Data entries
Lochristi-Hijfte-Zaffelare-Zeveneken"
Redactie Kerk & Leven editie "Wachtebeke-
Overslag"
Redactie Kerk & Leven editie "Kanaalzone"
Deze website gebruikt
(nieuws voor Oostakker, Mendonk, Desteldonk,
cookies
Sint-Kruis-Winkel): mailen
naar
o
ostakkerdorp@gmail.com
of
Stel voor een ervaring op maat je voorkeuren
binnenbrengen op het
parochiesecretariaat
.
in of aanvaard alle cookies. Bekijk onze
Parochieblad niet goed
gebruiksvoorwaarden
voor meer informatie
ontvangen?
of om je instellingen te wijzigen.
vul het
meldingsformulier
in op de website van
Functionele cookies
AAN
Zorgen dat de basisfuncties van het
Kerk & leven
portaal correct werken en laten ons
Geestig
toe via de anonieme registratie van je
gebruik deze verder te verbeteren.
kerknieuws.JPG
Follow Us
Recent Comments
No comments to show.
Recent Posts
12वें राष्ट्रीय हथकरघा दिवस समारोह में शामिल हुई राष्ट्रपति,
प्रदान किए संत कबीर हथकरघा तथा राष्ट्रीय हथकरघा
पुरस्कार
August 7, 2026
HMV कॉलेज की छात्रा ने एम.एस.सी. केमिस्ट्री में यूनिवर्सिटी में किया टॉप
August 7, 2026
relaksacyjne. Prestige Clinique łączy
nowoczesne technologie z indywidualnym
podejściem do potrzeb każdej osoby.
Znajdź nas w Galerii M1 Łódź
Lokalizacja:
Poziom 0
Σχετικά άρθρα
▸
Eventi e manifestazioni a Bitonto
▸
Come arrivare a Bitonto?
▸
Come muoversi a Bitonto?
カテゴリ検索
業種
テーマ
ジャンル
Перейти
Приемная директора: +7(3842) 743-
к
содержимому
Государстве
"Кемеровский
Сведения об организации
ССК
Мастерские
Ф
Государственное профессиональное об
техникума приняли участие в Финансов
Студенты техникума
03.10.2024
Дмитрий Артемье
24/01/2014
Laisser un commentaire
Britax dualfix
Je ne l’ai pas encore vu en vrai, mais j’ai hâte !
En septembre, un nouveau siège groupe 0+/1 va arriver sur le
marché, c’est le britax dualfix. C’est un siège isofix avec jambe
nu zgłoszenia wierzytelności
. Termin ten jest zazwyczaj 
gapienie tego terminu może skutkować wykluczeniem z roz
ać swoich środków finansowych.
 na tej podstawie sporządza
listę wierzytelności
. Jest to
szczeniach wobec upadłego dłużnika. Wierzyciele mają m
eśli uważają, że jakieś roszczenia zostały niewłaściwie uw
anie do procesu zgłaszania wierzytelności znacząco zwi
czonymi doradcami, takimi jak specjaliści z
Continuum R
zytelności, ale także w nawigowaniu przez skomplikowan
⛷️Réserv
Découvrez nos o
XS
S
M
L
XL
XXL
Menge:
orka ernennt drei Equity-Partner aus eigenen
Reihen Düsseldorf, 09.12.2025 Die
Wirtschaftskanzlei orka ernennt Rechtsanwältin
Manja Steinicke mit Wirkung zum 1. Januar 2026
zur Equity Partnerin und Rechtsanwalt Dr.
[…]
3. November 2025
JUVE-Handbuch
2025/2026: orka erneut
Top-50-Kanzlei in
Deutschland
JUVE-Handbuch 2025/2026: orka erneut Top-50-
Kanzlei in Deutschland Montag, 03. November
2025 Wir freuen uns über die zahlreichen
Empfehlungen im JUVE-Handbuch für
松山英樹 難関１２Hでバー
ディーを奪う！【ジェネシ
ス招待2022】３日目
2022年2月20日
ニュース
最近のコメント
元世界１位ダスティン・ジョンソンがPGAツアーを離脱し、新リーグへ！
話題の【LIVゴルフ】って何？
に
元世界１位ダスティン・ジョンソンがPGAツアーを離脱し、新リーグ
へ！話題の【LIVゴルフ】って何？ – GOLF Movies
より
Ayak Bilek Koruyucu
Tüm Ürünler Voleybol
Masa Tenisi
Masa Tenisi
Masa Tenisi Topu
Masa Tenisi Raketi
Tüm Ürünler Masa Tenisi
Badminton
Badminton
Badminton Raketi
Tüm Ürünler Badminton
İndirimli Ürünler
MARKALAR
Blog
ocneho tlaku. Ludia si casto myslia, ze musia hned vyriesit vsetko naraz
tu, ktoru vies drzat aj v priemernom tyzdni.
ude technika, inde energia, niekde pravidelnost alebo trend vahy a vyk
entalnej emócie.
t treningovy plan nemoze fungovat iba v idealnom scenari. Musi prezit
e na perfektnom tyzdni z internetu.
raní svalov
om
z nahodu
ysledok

AIM OF THE EXERCISE — Please arrange the lines of the listing as a Markdown table with the columns Row and Line. Start with the first line of the listing, go on through the line containing "relaksacyjne. Prestige Clinique łączy", and leave out blank lines.

RESPONSE —
| Row | Line |
|---|---|
| 1 | Lochristi-Hijfte-Zaffelare-Zeveneken" |
| 2 | Redactie Kerk & Leven editie "Wachtebeke- |
| 3 | Overslag" |
| 4 | Redactie Kerk & Leven editie "Kanaalzone" |
| 5 | Deze website gebruikt |
| 6 | (nieuws voor Oostakker, Mendonk, Desteldonk, |
| 7 | cookies |
| 8 | Sint-Kruis-Winkel): mailen |
| 9 | naar |
| 10 | o |
| 11 | ostakkerdorp@gmail.com |
| 12 | of |
| 13 | Stel voor een ervaring op maat je voorkeuren |
| 14 | binnenbrengen op het |
| 15 | parochiesecretariaat |
| 16 | . |
| 17 | in of aanvaard alle cookies. Bekijk onze |
| 18 | Parochieblad niet goed |
| 19 | gebruiksvoorwaarden |
| 20 | voor meer informatie |
| 21 | ontvangen? |
| 22 | of om je instellingen te wijzigen. |
| 23 | vul het |
| 24 | meldingsformulier |
| 25 | in op de website van |
| 26 | Functionele cookies |
| 27 | AAN |
| 28 | Zorgen dat de basisfuncties van het |
| 29 | Kerk & leven |
| 30 | portaal correct werken en laten ons |
| 31 | Geestig |
| 32 | toe via de anonieme registratie van je |
| 33 | gebruik deze verder te verbeteren. |
| 34 | kerknieuws.JPG |
| 35 | Follow Us |
| 36 | Recent Comments |
| 37 | No comments to show. |
| 38 | Recent Posts |
| 39 | 12वें राष्ट्रीय हथकरघा दिवस समारोह में शामिल हुई राष्ट्रपति, |
| 40 | प्रदान किए संत कबीर हथकरघा तथा राष्ट्रीय हथकरघा |
| 41 | पुरस्कार |
| 42 | August 7, 2026 |
| 43 | HMV कॉलेज की छात्रा ने एम.एस.सी. केमिस्ट्री में यूनिवर्सिटी में किया टॉप |
| 44 | August 7, 2026 |
| 45 | relaksacyjne. Prestige Clinique łączy |